Fig. 4.

Atg5 regulates H₂O₂-induced senescence in part via upregulation of p21. (A) and (B) WI38 cells were transfected with control siRNA (CTL siRNA) or p21 siRNA as described in Materials and methods. Three days after the transfection, they were exposed to 250 μM H₂O₂ for 2 h. Cells with CTL siRNA transfection but without H₂O₂ treatment were included as a control. Six days after H₂O₂ treatment, they were harvested for the analyses of p21 expression by Western blots and senescence induction by BrdU and SA-β-gal stainings. (A) A representative Western blot image of p21 is shown. The β-actin blot is included as a loading control. (B) Percentage of BrdU and SA-β-gal positive cells are shown.
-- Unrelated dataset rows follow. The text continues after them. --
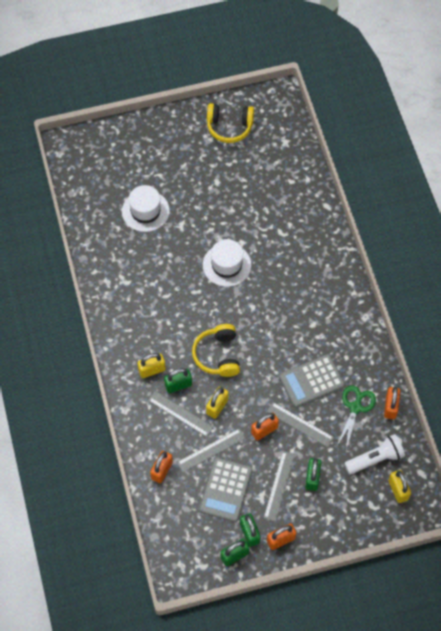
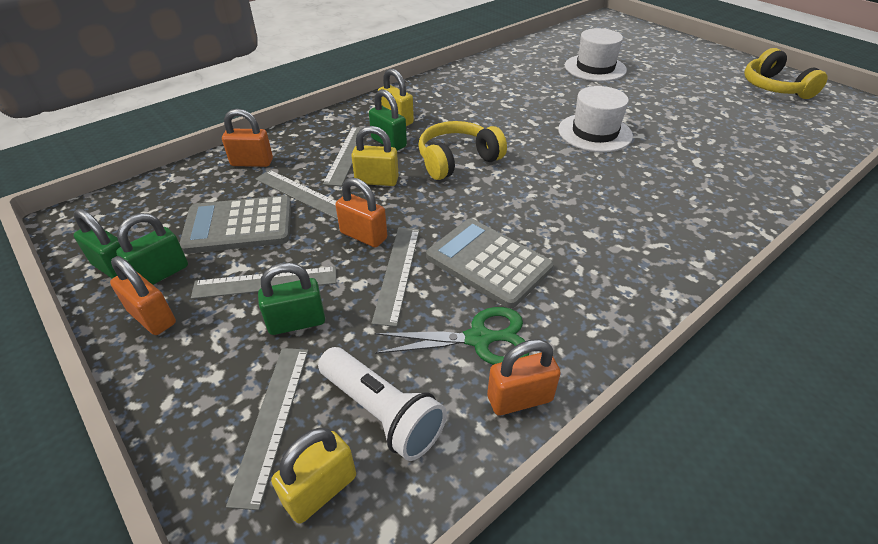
camera: 65 degrees right, 20 degrees down
(361, 500) = (271, 420): none -> grey ruler

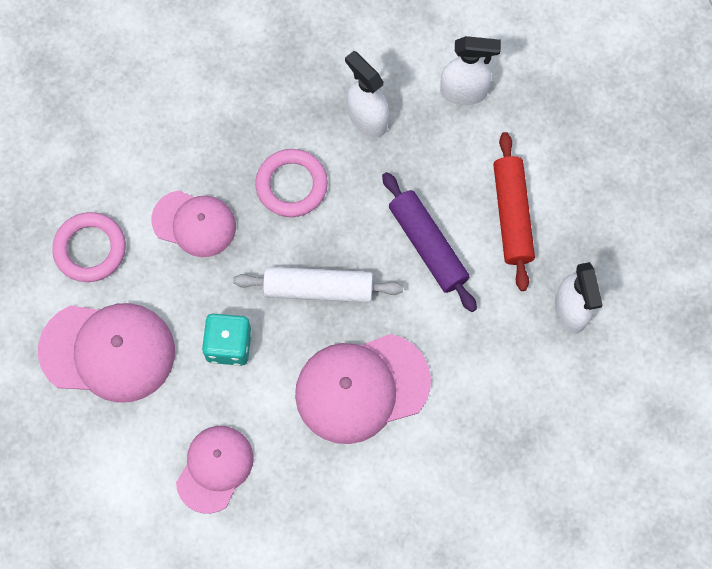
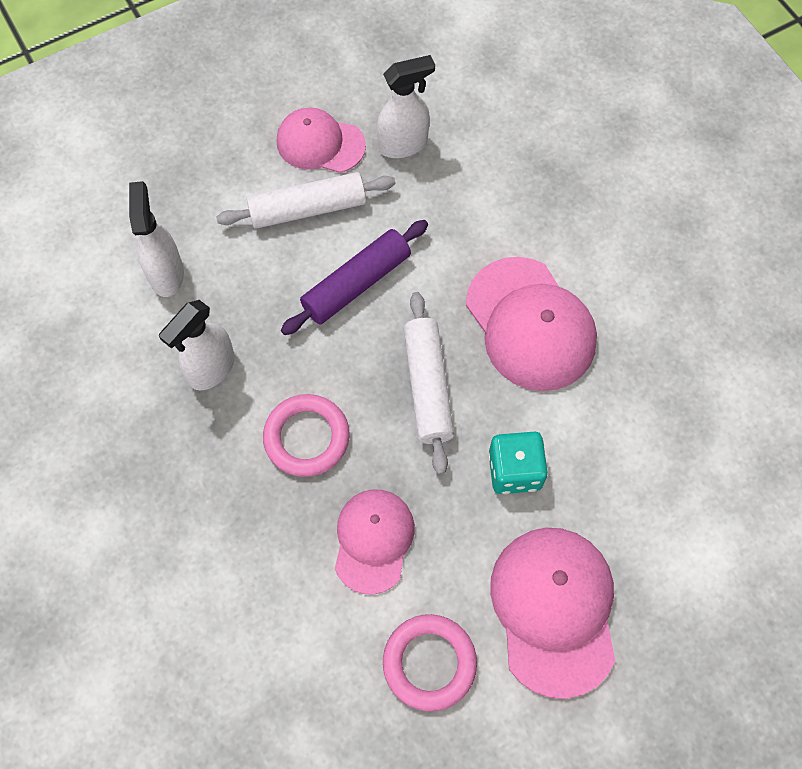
camera: 100 degrees left, 5 degrees down
(215, 468) = (658, 458): pink cap -> pink cap (320, 143)
(512, 215) = (308, 209): red rolling pin -> white rolling pin

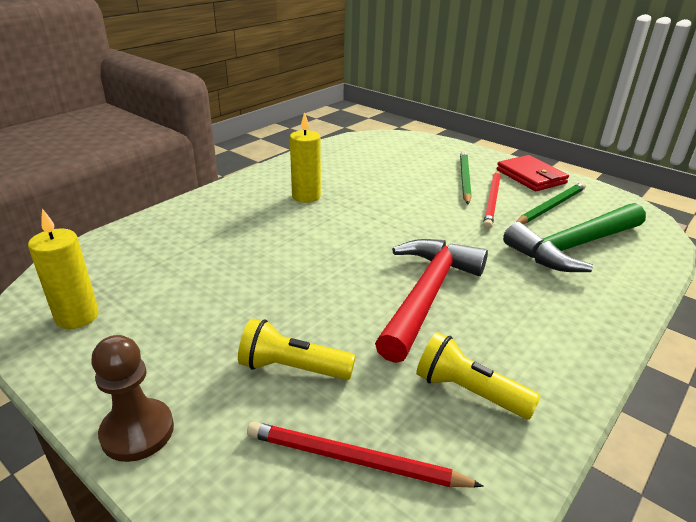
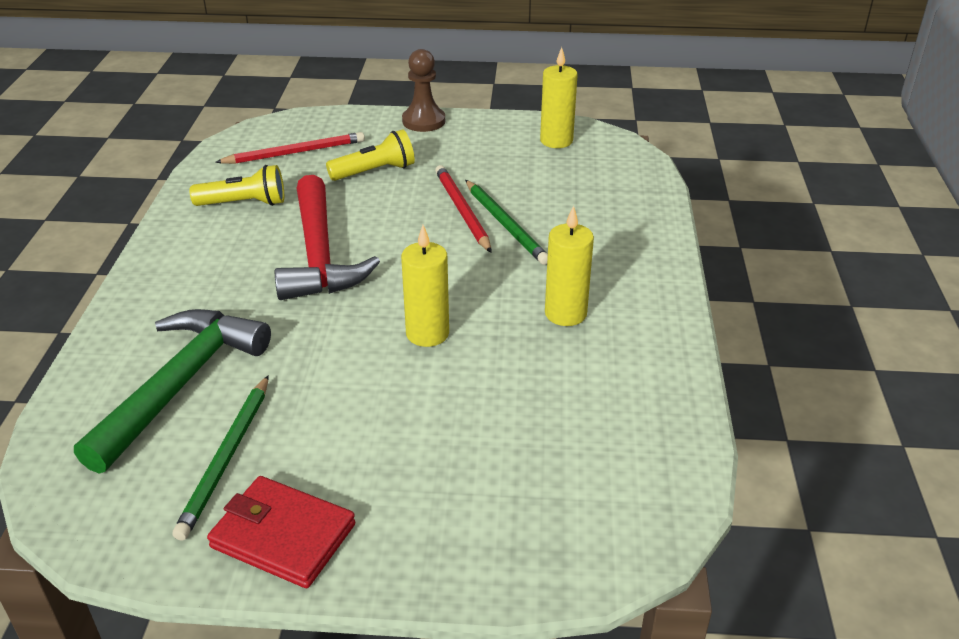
camera: 145 degrees right, 5 degrees up
(396, 216) = (427, 333): none -> yellow candle
(464, 179) = (393, 463): green pencil -> green pencil (505, 224)
(492, 201) = (321, 427): red pencil -> red pencil (462, 211)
The data are presented in (B) as means±SD from three independent experiments. **P ≤ 0.01. (C) and (D) WI38 cells were transfected with vehicle, control siRNA (CTL siRNA) or Atg5 siRNA as described above. Three days after of the transfection, they were exposed to 250 μM H₂O₂ for 2 h. Cells without siRNA transfection and H₂O₂ treatment were included as a control (CTL). Six days after H₂O₂ treatment, they were harvested for the analyses of p21 expression by Western blot and qRT-PCR. (C) A representative Western blot image of p21 is shown. The β-actin blot is included as a loading control. (D) The relative ratios of p21 mRNA ΔCT values between the CTL and H₂O₂-treated cells are presented as means±SD (n=3).